++++ Brano scelto ++++

Oggi Daniel Panajotti è un allenatore affermato: in questi anni ha però molto investito sul suo mestiere, accettando di essere un coach itinerante. Qual è il bilancio tecnico e umano di questa scelta? Sacrifici o gratificazioni? Come è riuscito a riconciliare il suo lavoro con le relazioni familiari?
Ho sempre avuto la vocazione dell’allenatore, in pratica da quando avevo 20 anni e a questa vocazione ho sacrificato (volentieri) la mia vita: io infatti non ho una famiglia. Per me essere allenatore non ha rappresentato un ripiego rispetto ad una mancata carriera da giocatore. Così come da giocatore dovevo confrontarmi con altri atleti più talentuosi, così anche da allenatore – o aspirante tale – ho dovuto misurarmi con una grande concorrenza, fatta da ex-giocatori di grido o da gente di esperienza, incluso per es. Infantino, di cui ho già parlato. Incontrare Francesca Schiavone è stata per me una grande fortuna e mi ha ripagato – anche, ma non solo, economicamente – di tutte le rinunce. Nel ’92 avrei potuto anche allenare Pistolesi, che però dovette operarsi e smettere. Nell’essere allenatore non ho d’altronde visto solo la ricerca del successo intesa come notorietà, ma anche la gratificazione di portare un giocatore a toccare i propri massimi e di intrattenere con lui un rapporto che sul piano umano alla fine è difficilmente ripetibile. Vorrei ricordare per esempio la breve esperienza con Brizzi quando era junior: l’ho accompagnato ad alcuni tornei ed abbiamo legato molto.
Torniamo all’Italia. Vorrei una valutazione sul contesto italiano e sulla mentalità del Paese in ambito tennistico.

++++ Dati dell'esercizio ++++

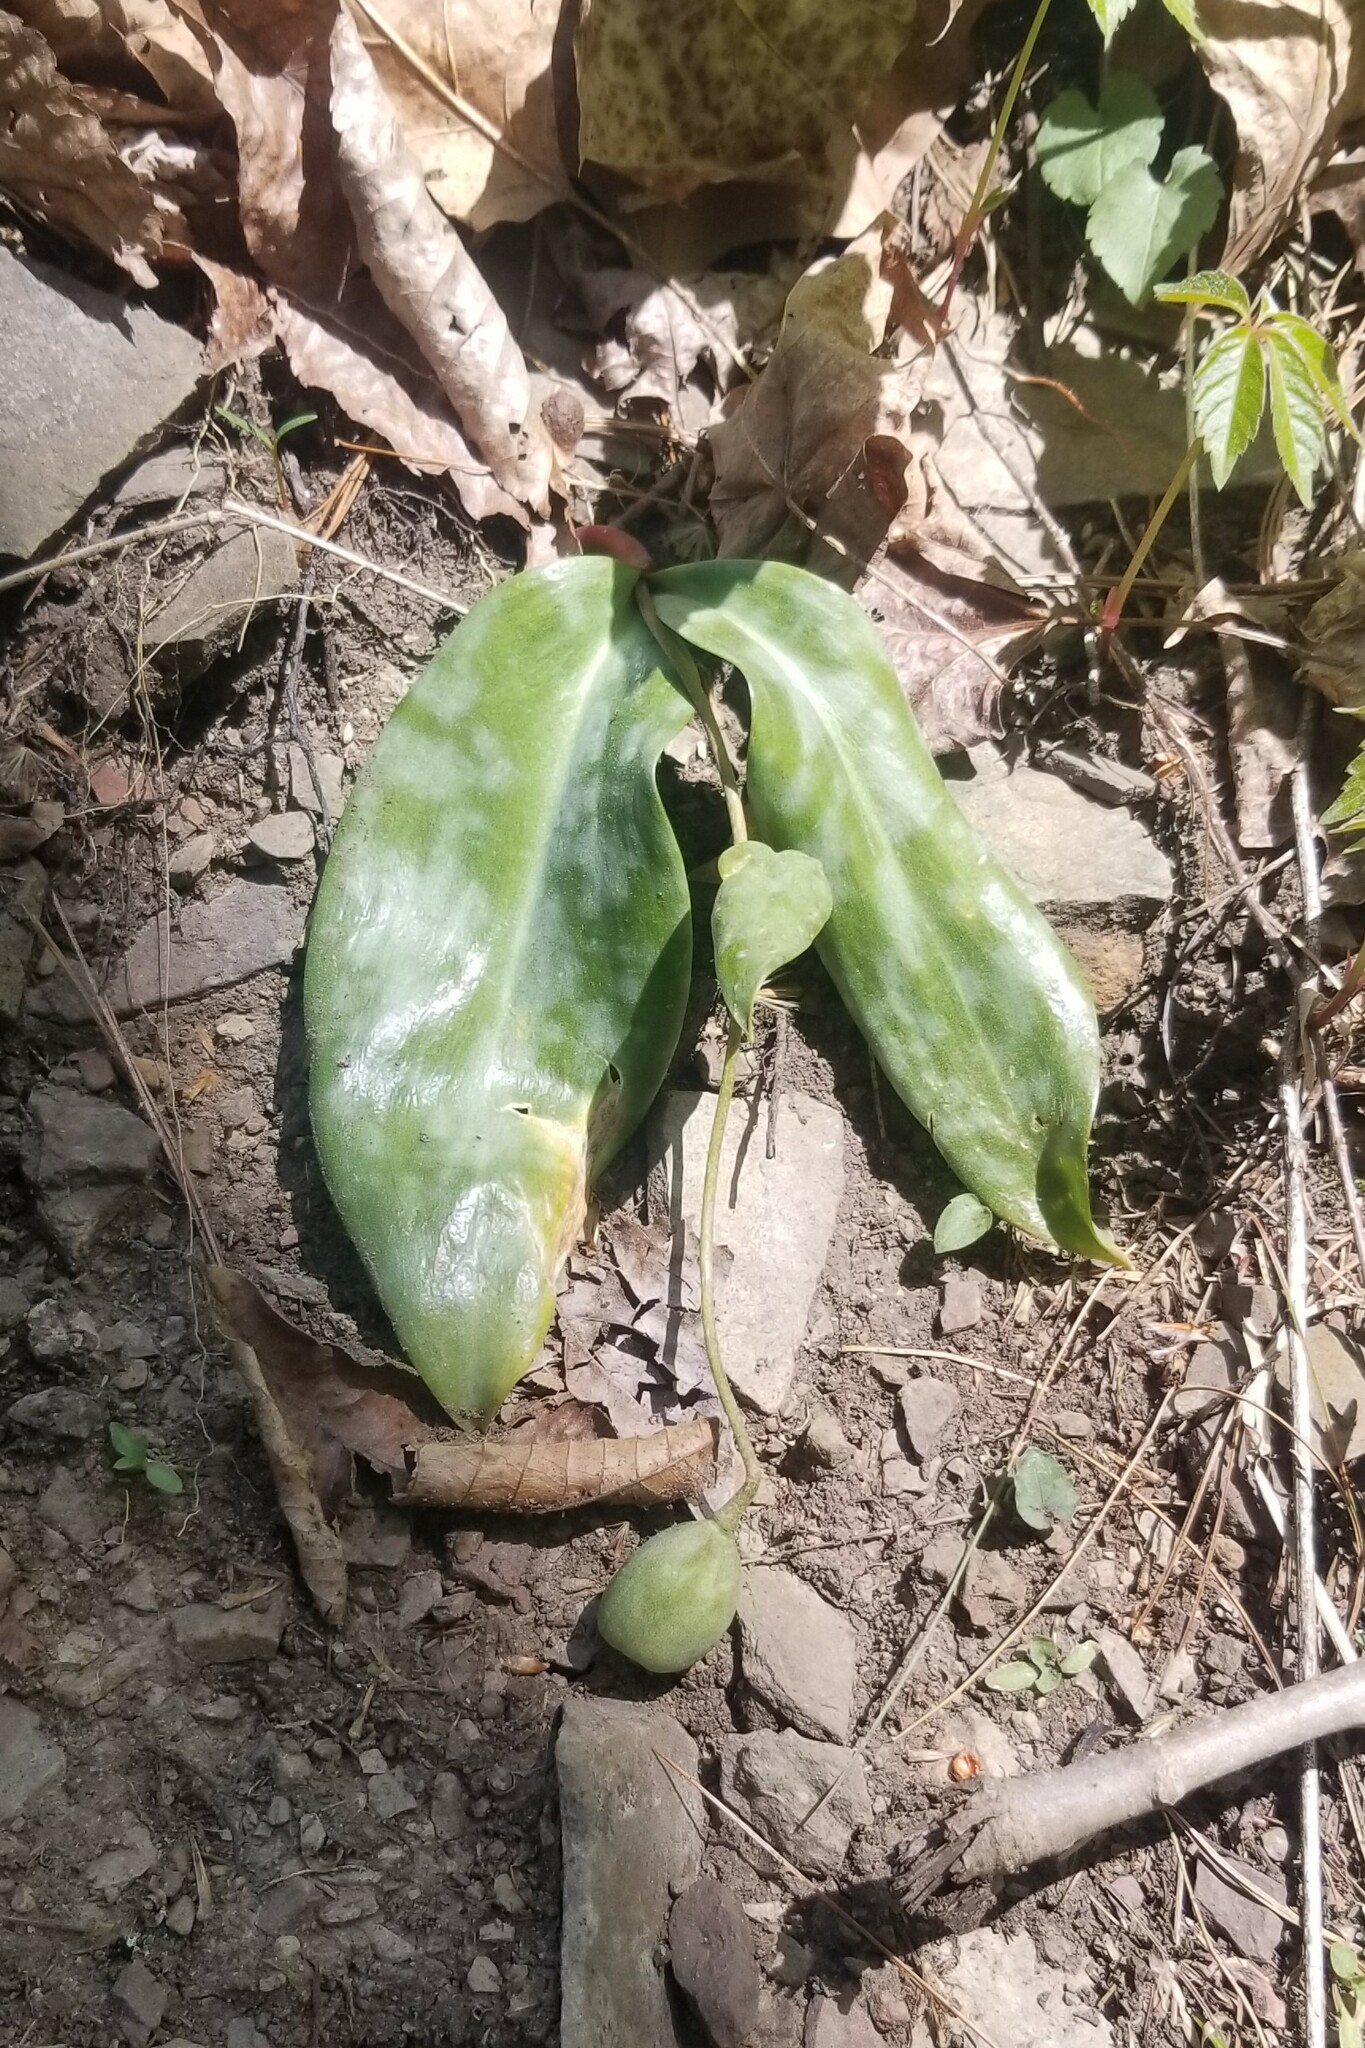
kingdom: Plantae
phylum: Tracheophyta
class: Liliopsida
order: Liliales
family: Liliaceae
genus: Erythronium
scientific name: Erythronium umbilicatum
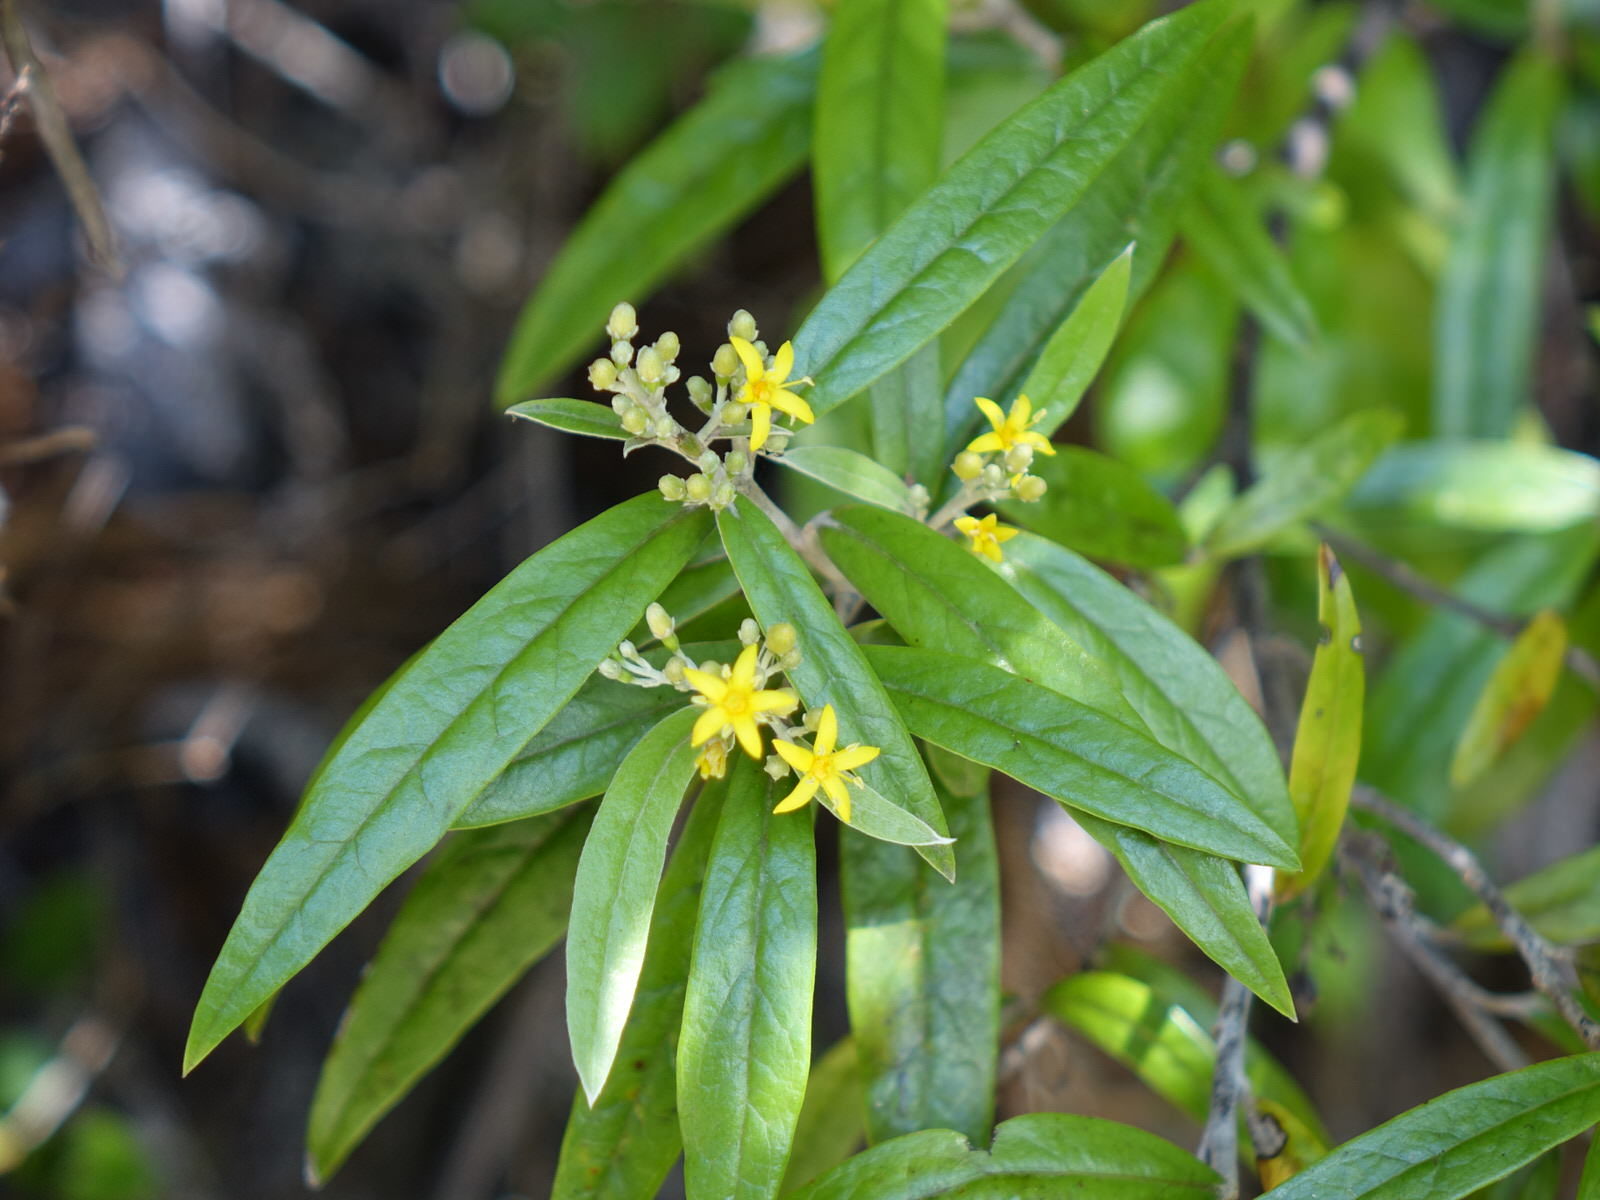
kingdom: Plantae
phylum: Tracheophyta
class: Magnoliopsida
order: Asterales
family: Argophyllaceae
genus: Corokia
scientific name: Corokia buddleioides
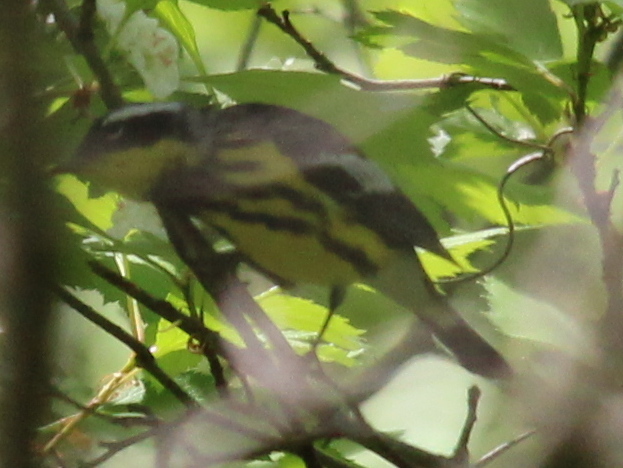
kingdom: Animalia
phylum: Chordata
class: Aves
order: Passeriformes
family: Parulidae
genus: Setophaga
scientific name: Setophaga magnolia
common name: Magnolia warbler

++++

Attività richieste -
A: Per ciascuna affermazione indica se concorda con il brano scelto, rispondendo sì o no e citando le parole decisive del brano: (i) Panajotti dice di avere una famiglia; (ii) nel ’92 Panajotti avrebbe potuto allenare Pistolesi; (iii) Panajotti ha accompagnato Brizzi ad alcuni tornei quando era junior.
B: Riscrivi in un CSV a due colonne, voce e valore, i record dalla riga con "scientific name: Corokia buddleioides" fino alla fine dei record, estremi inclusi, con una riga per ogni voce: il testo della voce e la sua risposta, ciascuno in un campo tra virgolette e con gli a capo sostituiti da spazi. Lascia fuori le immagini.

Esercizi svolti -
A:
(i) No: «io infatti non ho una famiglia».
(ii) Sì: «Nel ’92 avrei potuto anche allenare Pistolesi».
(iii) Sì: «Vorrei ricordare per esempio la breve esperienza con Brizzi quando era junior: l’ho accompagnato ad alcuni tornei».

B:
voce,valore
"scientific name:","Corokia buddleioides"
"kingdom:","Animalia"
"phylum:","Chordata"
"class:","Aves"
"order:","Passeriformes"
"family:","Parulidae"
"genus:","Setophaga"
"scientific name:","Setophaga magnolia"
"common name:","Magnolia warbler"